A Federal agency may exceed these minimum percentages.

== America's Seed Fund ==
The Small Business Innovation Research (SBIR) and Small Business Technology Transfer (STTR), collectively known as the Small Business Programs in the United States, are also known by their brand name, America's Seed Fund. The term "America's Seed Fund" has been adopted by the SBA and NSF, among others, as a unifying brand to promote these opportunities to entrepreneurs and innovators.

== Evaluation ==

The SBIR program has been extensively evaluated, with studies generally divided into two types: descriptive (and survey-based) evaluations and causal analyses.

Descriptive evaluations have relied on surveys of participants, case studies, and administrative data. Large-scale reviews by the National Academies at agencies such as the Department of Defense and the Department of Energy have documented outcomes in terms of commercialization, follow-on funding, and agency mission support, generally finding that SBIR stimulates innovative activity that might not otherwise have occurred. A recent development is the use of web-based approaches to measure commercialization by tracking online evidence of SBIR-funded inventions entering the market, providing a scalable alternative to traditional surveys. Applied to Department of Defense SBIR patents, this method identified commercialization signals for about one in five projects.
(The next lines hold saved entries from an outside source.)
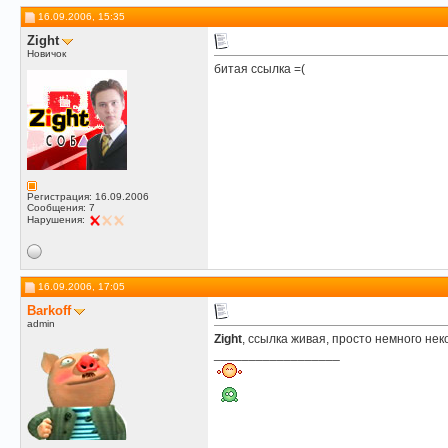
16.09.2006, 15:35
Zight
Новичок
битая ссылка =(
Регистрация: 16.09.2006
Сообщения: 7
Нарушения:
16.09.2006, 17:05
Barkoff
admin
Zight
, ссылка живая, просто немного не
__________________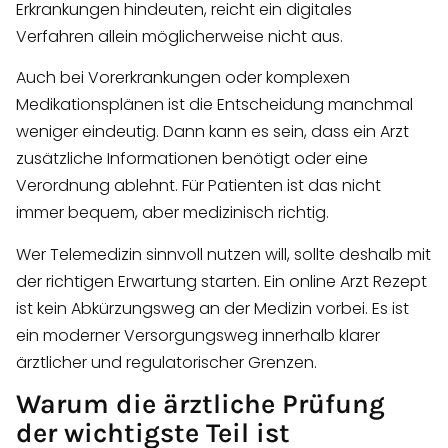
Erkrankungen hindeuten, reicht ein digitales
Verfahren allein möglicherweise nicht aus.
Auch bei Vorerkrankungen oder komplexen
Medikationsplänen ist die Entscheidung manchmal
weniger eindeutig. Dann kann es sein, dass ein Arzt
zusätzliche Informationen benötigt oder eine
Verordnung ablehnt. Für Patienten ist das nicht
immer bequem, aber medizinisch richtig.
Wer Telemedizin sinnvoll nutzen will, sollte deshalb mit
der richtigen Erwartung starten. Ein online Arzt Rezept
ist kein Abkürzungsweg an der Medizin vorbei. Es ist
ein moderner Versorgungsweg innerhalb klarer
ärztlicher und regulatorischer Grenzen.
Warum die ärztliche Prüfung
der wichtigste Teil ist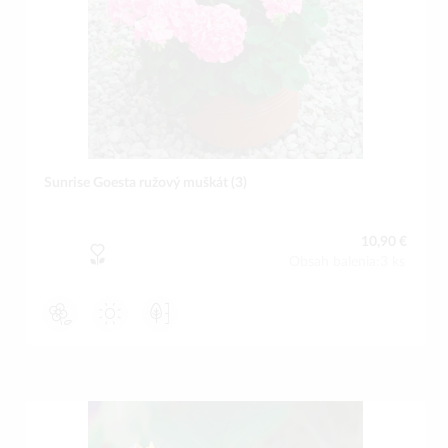
Sunrise Goesta ružový muškát (3)
10,90 €
Obsah balenia:3 ks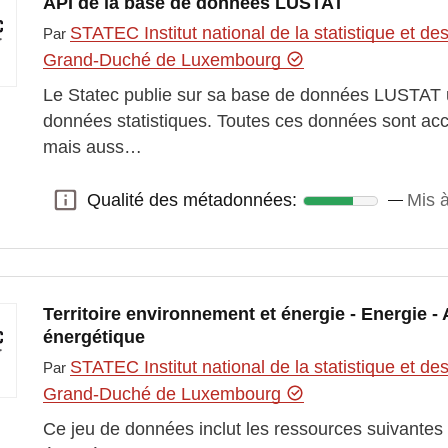
API de la base de données LUSTAT
STATEC Institut national de la statistique et 
Par
Grand-Duché de Luxembourg
Le Statec publie sur sa base de données LUSTAT 
données statistiques. Toutes ces données sont acc
mais auss…
Qualité des métadonnées:
Mis à
Qualité des métadonnées:
Territoire environnement et énergie - Energie 
énergétique
STATEC Institut national de la statistique et 
Par
Grand-Duché de Luxembourg
Ce jeu de données inclut les ressources suivantes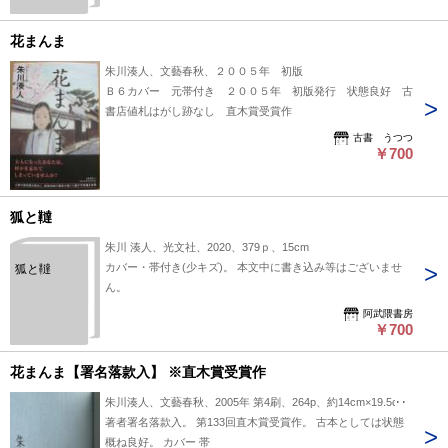
花まんま
朱川湊人、文藝春秋、２００５年 初版
Ｂ６カバー 元帯付き ２００５年 初版発行 状態良好 古
書店値札はがし跡なし 直木賞受賞作
古書 うつつ
￥700
狐と韃
朱川 湊人、光文社、2020、379ｐ、15cm
カバー・帯付き(少キズ)。 本文中に書き込み等はございませ
狐と韃
ん。
阿武隈書房
￥700
花まんま【署名落款入】 ※直木賞受賞作
朱川湊人、文藝春秋、2005年 第4刷、264p、約14cm×19.5cm
著者署名落款入。 第133回直木賞受賞作。 古本としては状態
概ね良好。 カバー 帯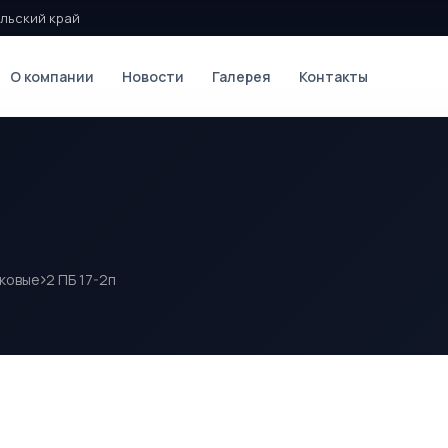
льский край
О компании
Новости
Галерея
Контакты
ковые
2 ПБ 17-2п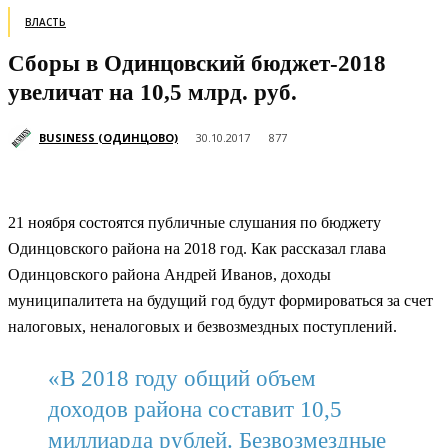
ВЛАСТЬ
Сборы в Одинцовский бюджет-2018
увеличат на 10,5 млрд. руб.
BUSINESS (ОДИНЦОВО)
30.10.2017
877
21 ноября состоятся публичные слушания по бюджету
Одинцовского района на 2018 год. Как рассказал глава
Одинцовского района Андрей Иванов, доходы
муниципалитета на будущий год будут формироваться за счет
налоговых, неналоговых и безвозмездных поступлений.
«В 2018 году общий объем
доходов района составит 10,5
миллиарда рублей. Безвозмездные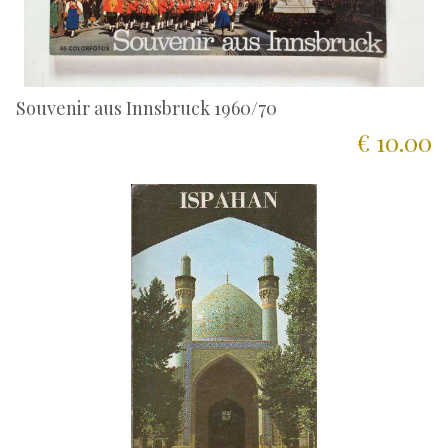
Souvenir aus Innsbruck 1960/70
€ 10.00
Causal evaluations have used quasi-experimental designs to estimate the program's impact. One prominent study of the Department of Energy SBIR program examined funding cutoffs in application rankings and found that early-stage awards increased venture capital financing, patenting, revenue, and firm survival, while later-stage awards had weaker effects.

Together, this body of research shows that SBIR funding contributes to firm innovation and commercialization, though outcomes vary across agencies and project stages.